Flax seeds have all the benefits of flaxseed oil plus contain the lignans. Lignans are antioxidant rich polyphenols with anti-estrogenic effects that have been shown to reduce the risk of breast cancer. To take full advantage of their goodness, you want to chew them thoroughly or eat them ground. Just make sure you grind them fresh – most pre-ground flax seeds in stores are already rancid.
Add other veggies like tomato, bell pepper, zucchini, mushrooms, cucumber or whatever is on sale at the market to make this your own. Or top with some chicken breast, salmon, or hard-boiled egg for the meat eater in your life.

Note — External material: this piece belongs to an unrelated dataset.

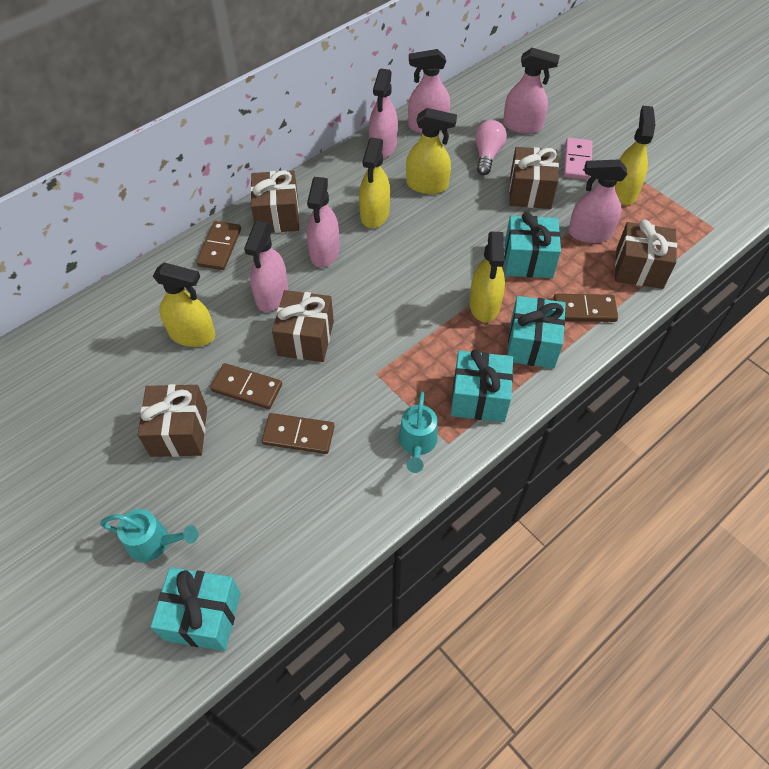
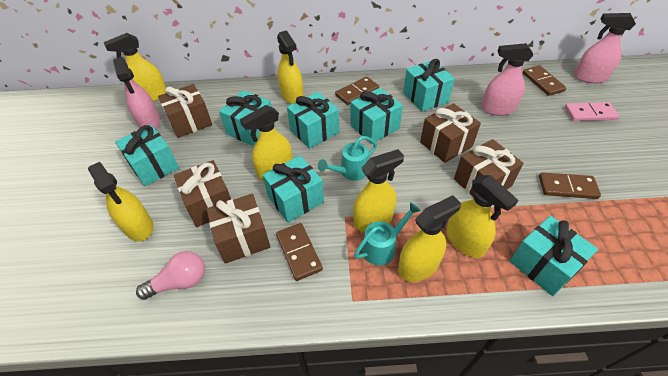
pink spray bottle: [244,221,288,312] [307,177,340,268] [369,68,398,158] [408,49,450,133] [503,48,560,134] [568,159,627,243] = 6 -> [113,57,160,130] [481,43,533,116] [574,13,636,83] = 3
turquoise gift: [151,567,241,651] [451,349,513,422] [504,212,561,278] [507,296,566,369] = 4 -> [115,125,179,186] [219,90,275,146] [263,156,324,223] [287,92,339,149] [350,88,403,144] [403,59,455,112] [510,216,598,296] = 7
yellow spray bottle: [153,262,215,347] [359,138,390,228] [406,108,457,194] [469,232,505,322] [615,106,656,205] = 5 -> [88,162,153,241] [104,33,166,102] [240,105,293,181] [277,30,304,104] [353,149,404,232] [398,195,461,282] [446,175,518,258] = 7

However you tweak it, it’s a healthy, delicious addition to your menu rotation and an absolute at Chez Jones
Nutritional Information/ Macro Breakdown:
275 calories | 12g carbs | 9g fiber | 3g net carbs | 5g protein | 22g fat
- Preparation Time: 10 minutes
- Cook Time: 0 minutes
- Cuisine: Raw Vegan Keto | 3 net carbs
- Servings: 2 servings
- Calories: 275
- Flaxseed Oil Vinaigrette
- 2 cloves raw garlic, finely minced
- 2 tbs organic, cold-pressed flaxseed oil
- 2 tbs organic apple cider vinegar
- 1/2 tsp organic mustard, dijon or brown
- 5 c organic dark, leafy greens (kale, spinach, arugula, red leaf lettuce, etc)
- 1/4 c organic broccoli sprouts (can substitute alfalfa or other sprout)
- 1 avocado, diced
- 2 tbs organic flax seeds, divided
1In a small jar, combine minced garlic with flaxseed oil, vinegar and mustard. Shake to emulsify.
2In a large bowl, toss dressing with mixed greens and sprouts. Divide between two bowls and top each bowl with half the diced avocado.
3Grind the flax seed and top each bowl with half the flax seed.